*** Passage shown Section Begins ***

Back in sophomore year of college, one of Tara's friends, Ellora, asked if I could help her scrape a publicly accessible database because the guy who owned the database wouldn't give her a dump of the data. The database was the Centre for the Study of the Legacies of British Slavery. This was one of my first scrapers, so my apologies for using bash.

read more

She later explained exactly what she was doing with the data (incredibly cool stuff and I'm very proud to have played a small role in this; she's now an economics professor who studies this stuff):

The research that you helped scrape data for was looking at the impact that compensation of British slaveowners in the mid-19th century had on the British economy. The work is related to the literature trying to understand Western economies' ties to and reliance on slavery for their economic development (a topic covered extensively in the recent NY Times 1619 project). The very rich data you scraped included all claims made after the British government decided to compensate former slaveowners upon emancipation in 1834. The individual claim data give the name of the claimant or former slaveowner, the location of the plantation that was the basis of their claim, the number of slaves, and the amount being claimed, etc. We are estimating the effect of the payments on different sectors in the economy that the former slaveowners were tied to or had a stake in.

getsource.sh

#!/bin/bash
echo "curl get next page:"
echo "now extracting next 50 starting at $1"
#do '>>' to append to current file
curl --data "start=$1input_surname=&input_firstname=&input_sex=&input_type=&input_keyword=&input_education=&input_occupation=&input_religion=&input_absentee=&input_birth=&input_death=&input_wealth_min=&input_wealth_max=&input_address=&input_street=&input_district=&input_city=&input_county=&input_region=&input_country=&input_claim=&input_colony=&input_estate=&input_parish=&input_collectedby=&input_category=&input_compensation_min=0&input_compensation_max=1000000000&input_enslaved_min=&input_enslaved_max=&submit=$2" http://www.ucl.ac.uk/lbs/search/ > currentRun
	

main.py


#!/usr/bin/python

import os
import time
import traceback

TESTING = False

time.sleep(1)

print "starting new run: {0}".format(time.asctime(time.localtime(time.time())))


currentCurlRequest=0
currentTimeElapsed=0
currentIndex=0
howHighToVary=55878 #may have missed the tail end. Stopped originally at 55878, but may have needed to go to 55994.

*** Passage shown Section Ends ***

## Request A
From the write-up on scraping the slavery compensation database, copy word for word the stretch that begins at the words "currentCurlRequest=0" and stops after "go to 55994.".
## Request B
Pick out each line in the records that contains the string "implementation".

*** Provided records Section Begins ***

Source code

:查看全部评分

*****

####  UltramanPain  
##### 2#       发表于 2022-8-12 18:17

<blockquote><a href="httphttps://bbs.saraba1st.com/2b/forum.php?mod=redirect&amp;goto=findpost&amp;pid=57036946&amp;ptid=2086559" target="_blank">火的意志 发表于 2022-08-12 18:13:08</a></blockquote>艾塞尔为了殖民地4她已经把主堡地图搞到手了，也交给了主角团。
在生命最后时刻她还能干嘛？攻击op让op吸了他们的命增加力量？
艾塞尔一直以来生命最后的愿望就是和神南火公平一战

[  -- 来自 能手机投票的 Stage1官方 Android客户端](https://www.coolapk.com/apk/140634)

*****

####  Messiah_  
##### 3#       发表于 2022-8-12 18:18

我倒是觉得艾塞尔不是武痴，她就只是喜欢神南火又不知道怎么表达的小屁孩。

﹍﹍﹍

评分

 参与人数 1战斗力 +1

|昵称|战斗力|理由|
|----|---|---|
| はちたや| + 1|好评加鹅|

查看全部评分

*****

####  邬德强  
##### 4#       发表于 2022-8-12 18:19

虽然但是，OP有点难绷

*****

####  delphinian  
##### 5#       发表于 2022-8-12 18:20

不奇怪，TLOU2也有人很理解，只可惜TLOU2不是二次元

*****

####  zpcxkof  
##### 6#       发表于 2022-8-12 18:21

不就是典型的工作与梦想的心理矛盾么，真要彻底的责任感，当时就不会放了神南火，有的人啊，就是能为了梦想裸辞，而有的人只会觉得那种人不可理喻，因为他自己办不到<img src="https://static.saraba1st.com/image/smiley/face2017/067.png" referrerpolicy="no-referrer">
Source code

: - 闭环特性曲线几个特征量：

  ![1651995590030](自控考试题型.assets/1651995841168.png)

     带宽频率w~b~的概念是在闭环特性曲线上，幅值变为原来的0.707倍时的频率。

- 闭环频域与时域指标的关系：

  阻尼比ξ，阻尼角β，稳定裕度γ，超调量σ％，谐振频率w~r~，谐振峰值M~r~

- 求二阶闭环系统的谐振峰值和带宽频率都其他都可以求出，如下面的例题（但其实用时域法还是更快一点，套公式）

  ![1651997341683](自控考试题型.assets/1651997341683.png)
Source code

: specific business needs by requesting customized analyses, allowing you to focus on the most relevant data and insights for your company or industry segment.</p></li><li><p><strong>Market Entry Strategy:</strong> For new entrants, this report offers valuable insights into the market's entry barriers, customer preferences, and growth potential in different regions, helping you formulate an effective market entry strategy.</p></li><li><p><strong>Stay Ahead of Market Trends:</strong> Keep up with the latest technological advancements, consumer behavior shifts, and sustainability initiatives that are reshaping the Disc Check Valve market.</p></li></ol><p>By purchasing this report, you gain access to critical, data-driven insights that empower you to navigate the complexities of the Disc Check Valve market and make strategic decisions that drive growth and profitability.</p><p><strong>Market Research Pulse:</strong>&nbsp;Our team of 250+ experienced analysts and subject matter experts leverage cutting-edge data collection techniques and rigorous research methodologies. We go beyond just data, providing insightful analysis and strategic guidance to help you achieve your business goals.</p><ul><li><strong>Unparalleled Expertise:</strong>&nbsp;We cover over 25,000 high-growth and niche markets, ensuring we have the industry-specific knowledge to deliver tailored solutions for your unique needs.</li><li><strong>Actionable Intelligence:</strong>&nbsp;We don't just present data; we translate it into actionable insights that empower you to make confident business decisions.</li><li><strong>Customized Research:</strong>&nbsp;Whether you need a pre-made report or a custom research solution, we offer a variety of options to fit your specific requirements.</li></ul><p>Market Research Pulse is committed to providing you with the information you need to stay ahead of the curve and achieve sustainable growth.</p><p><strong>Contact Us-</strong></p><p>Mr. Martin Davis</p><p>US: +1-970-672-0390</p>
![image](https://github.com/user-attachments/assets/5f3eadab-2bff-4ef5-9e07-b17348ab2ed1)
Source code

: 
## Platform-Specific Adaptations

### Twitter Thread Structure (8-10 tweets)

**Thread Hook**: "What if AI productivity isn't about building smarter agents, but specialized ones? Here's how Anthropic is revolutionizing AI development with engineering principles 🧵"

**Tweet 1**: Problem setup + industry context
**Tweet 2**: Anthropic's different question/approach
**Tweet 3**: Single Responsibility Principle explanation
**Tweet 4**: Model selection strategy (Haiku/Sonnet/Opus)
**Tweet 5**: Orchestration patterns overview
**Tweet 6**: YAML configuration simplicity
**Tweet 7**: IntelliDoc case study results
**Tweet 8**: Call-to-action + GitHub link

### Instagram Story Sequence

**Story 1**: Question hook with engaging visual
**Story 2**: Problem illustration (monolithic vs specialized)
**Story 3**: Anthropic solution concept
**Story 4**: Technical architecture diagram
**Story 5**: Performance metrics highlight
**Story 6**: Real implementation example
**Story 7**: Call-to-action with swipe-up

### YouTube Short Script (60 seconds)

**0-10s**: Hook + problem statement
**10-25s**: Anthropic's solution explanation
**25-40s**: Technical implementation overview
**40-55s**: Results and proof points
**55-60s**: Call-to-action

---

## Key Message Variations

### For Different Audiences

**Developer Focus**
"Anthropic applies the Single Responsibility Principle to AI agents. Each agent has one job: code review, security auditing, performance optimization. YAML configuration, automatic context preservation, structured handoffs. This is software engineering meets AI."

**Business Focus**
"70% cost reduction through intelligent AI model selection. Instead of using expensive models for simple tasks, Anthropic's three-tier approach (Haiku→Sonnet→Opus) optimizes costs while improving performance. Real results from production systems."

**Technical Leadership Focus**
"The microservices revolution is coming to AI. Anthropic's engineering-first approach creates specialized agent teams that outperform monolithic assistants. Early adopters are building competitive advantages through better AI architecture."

*** Provided records Section Ends ***

## Response box A
currentCurlRequest=0
currentTimeElapsed=0
currentIndex=0
howHighToVary=55878 #may have missed the tail end. Stopped originally at 55878, but may have needed to go to 55994.

## Response box B
**Story 6**: Real implementation example
**25-40s**: Technical implementation overview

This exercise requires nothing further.